Of course, these two biblical images of God do not make the case for universalism all by themselves, since there are other things God may want, the attainment of which is incompatible with saving all. One might suppose that, despite being infinitely imaginative and infinitely powerful and infinitely wise, God just won’t be able to creatively shape history in ways that will make it possible, even for Him, to attain all of his objectives. In the end, God will fail, and in some human souls (the damned) the power of sin will reign forever victorious over God’s redemptive efforts. One might suppose this, and hence embrace hellism.

But the point is that a holistic reading of the Bible gives us an interpretive framework that is, to put the point mildly, congenial to universalism. It is the hellist who needs to work at explaining why a God of extravagantly unconditional love and almighty sovereignty would fail to save all those for whom He died on a cross in mortal anguish. Perhaps this work can be successfully accomplished (perhaps by some kind of appeal to human free will, although the case for hellism based on human freedom is not nearly as easy to make as many seem to think). But let us not pretend that the holistic context of the Bible is friendlier to the hellist than it is to the universalist.

And let us not pretend that any of these questions of ultimate significance can be answered by simple proof texting, without philosophical struggle and reflection. The Bible doesn't spoon feed us answers to life's mysteries, even if it may provide resources for wrestling with those mysteries.


  1. Eric,

    Thanks again for your contributions to the discussion. Your reasonable views have greatly encouraged me!

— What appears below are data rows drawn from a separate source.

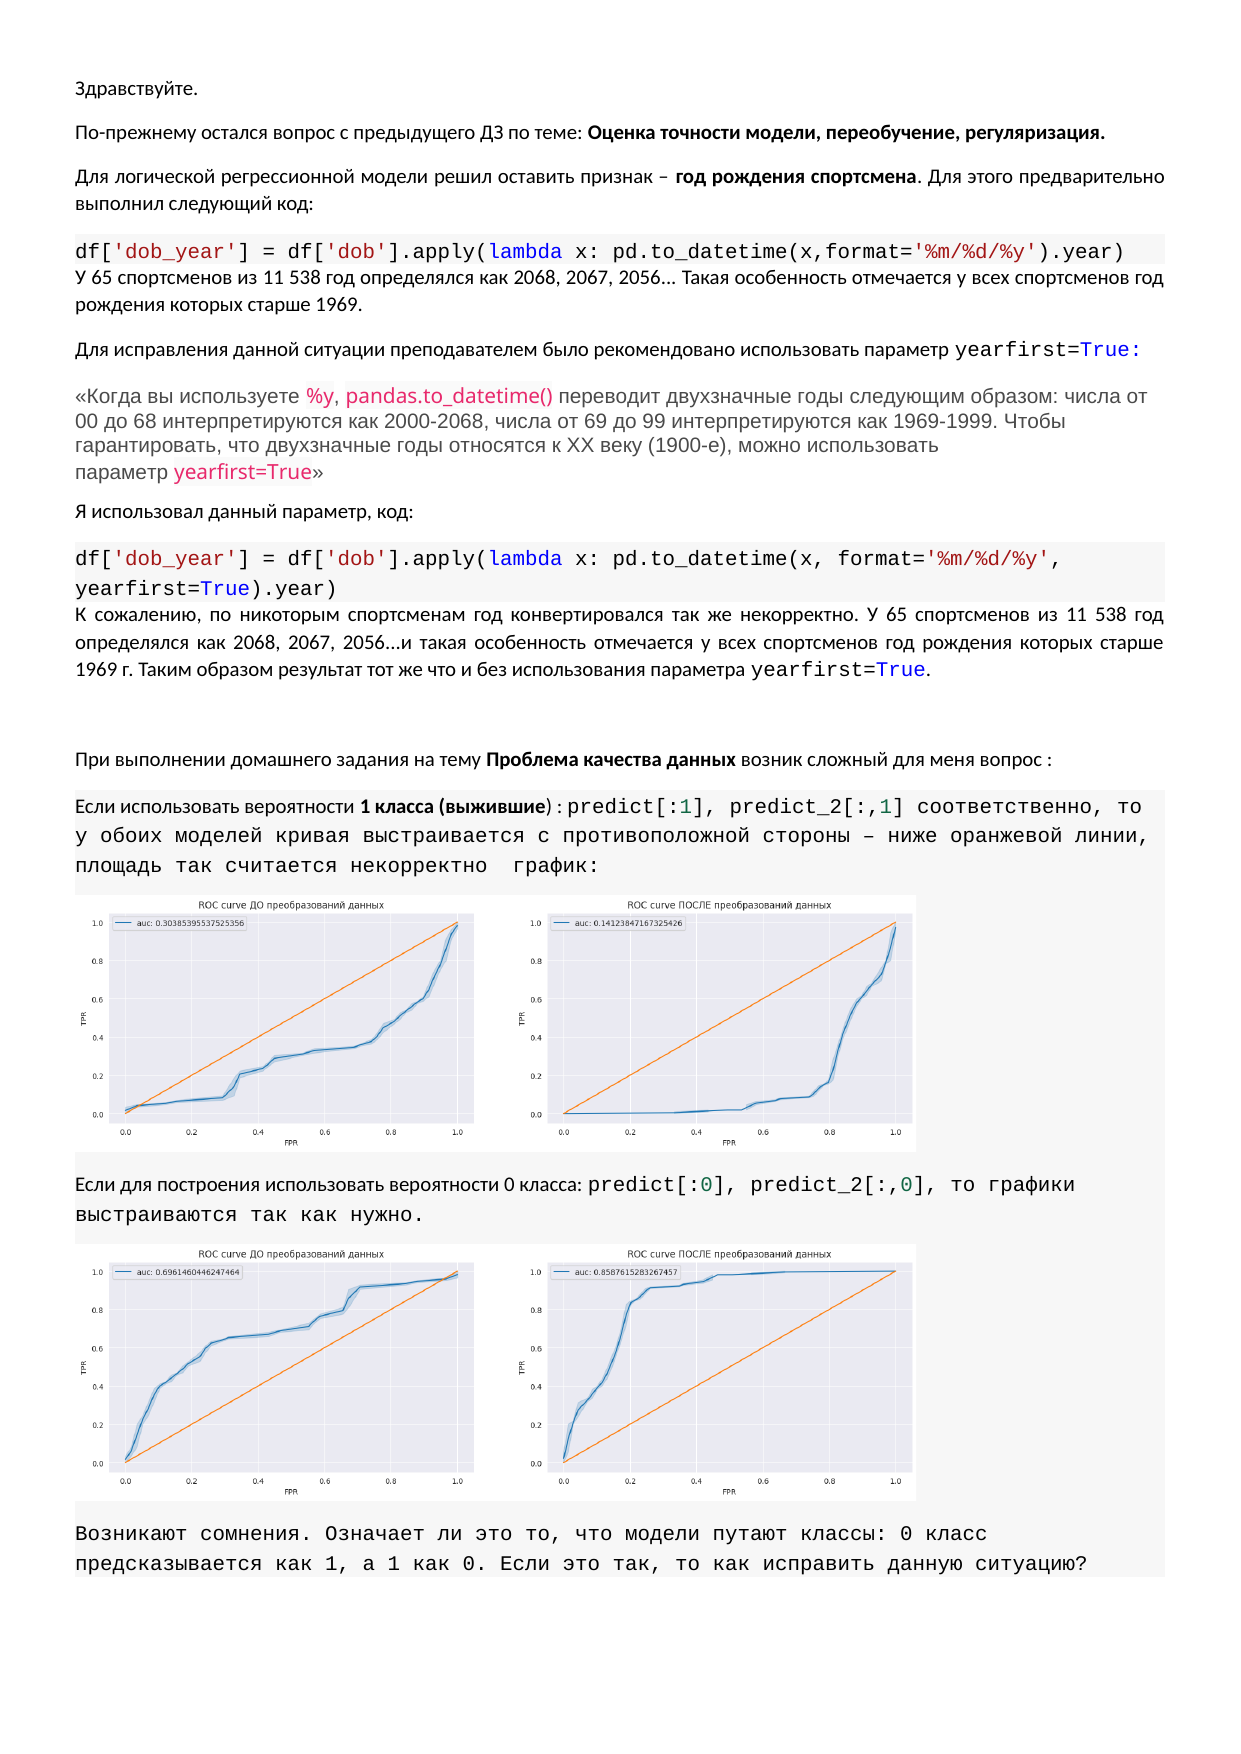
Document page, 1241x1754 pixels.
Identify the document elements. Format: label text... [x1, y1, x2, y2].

text Здравствуйте. [75, 75, 1165, 100]
text «Когда вы используете %y, pandas.to_datetime() переводит двухзначные годы следующим образом: числа от 00 до 68 интерпретируются как 2000-2068, числа от 69 до 99 интерпретируются как 1969-1999. Чтобы гарантировать, что двухзначные годы относятся к XX веку (1900-е), можно использовать параметр yearfirst=True» [75, 381, 1165, 486]
text К сожалению, по никоторым спортсменам год конвертировался так же некорректно. У 65 спортсменов из 11 538 год определялся как 2068, 2067, 2056...и такая особенность отмечается у всех спортсменов год рождения которых старше 1969 г. Таким образом результат тот же что и без использования параметра yearfirst=True. [75, 602, 1165, 683]
text df['dob_year'] = df['dob'].apply(lambda x: pd.to_datetime(x, format='%m/%d/%y', yearfirst=True).year) [75, 542, 1165, 602]
picture [75, 1244, 917, 1501]
picture [75, 895, 917, 1152]
text Если использовать вероятности 1 класса (выжившие) : predict[:1], predict_2[:,1] соответственно, то у обоих моделей кривая выстраивается с противоположной стороны – ниже оранжевой линии, площадь так считается некорректно график: [75, 790, 1165, 879]
text Если для построения использовать вероятности 0 класса: predict[:0], predict_2[:,0], то графики выстраиваются так как нужно. [75, 1168, 1165, 1228]
text Я использовал данный параметр, код: [75, 498, 1165, 524]
text Для логической регрессионной модели решил оставить признак – год рождения спортсмена. Для этого предварительно выполнил следующий код: [75, 163, 1165, 216]
text При выполнении домашнего задания на тему Проблема качества данных возник сложный для меня вопрос : [75, 746, 1165, 771]
text Для исправления данной ситуации преподавателем было рекомендовано использовать параметр yearfirst=True: [75, 336, 1165, 362]
text По-прежнему остался вопрос с предыдущего ДЗ по теме: Оценка точности модели, переобучение, регуляризация. [75, 119, 1165, 144]
text df['dob_year'] = df['dob'].apply(lambda x: pd.to_datetime(x,format='%m/%d/%y').year) [75, 234, 1165, 264]
text У 65 спортсменов из 11 538 год определялся как 2068, 2067, 2056... Такая особенность отмечается у всех спортсменов год рождения которых старше 1969. [75, 264, 1165, 317]
text Возникают сомнения. Означает ли это то, что модели путают классы: 0 класс предсказывается как 1, а 1 как 0. Если это так, то как исправить данную ситуацию? [75, 1517, 1165, 1577]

    I hope that anyone reading the source blog will see how philosophical arguments are employed when they reinforce a previously held position, and then dropped as irrelevant when they challenge a point.

    Thanks again for your perspective on a holistic reading of the Bible.

  2. This is silliness.
    Universalism is the argument that ALL will be saved (unless you're using some alternate definition).
    Even one biblical passage that instructs us, in context, that some people will end up in Hell is enough to falsify it. And there are TONS to choose from.Matthew 7: 13"Enter through the narrow gate. For wide is the gate and broad is the road that leads to destruction, and many enter through it. 14But small is the gate and narrow the road that leads to life, and only a few find it.

    Matthew 7: 21"Not everyone who says to me, 'Lord, Lord,' will enter the kingdom of heaven, but only he who does the will of my Father who is in heaven. 22Many will say to me on that day, 'Lord, Lord, did we not prophesy in your name, and in your name drive out demons and perform many miracles?' 23Then I will tell them plainly, 'I never knew you. Away from me, you evildoers!'

    Anyway, I'm'a pick up your book and see what I can see. Should help us talk further. I hope it's better than Meyers' recent offering - I read a couple chapters of it and it was truly atrocious, an offense to the muses of rhetoric.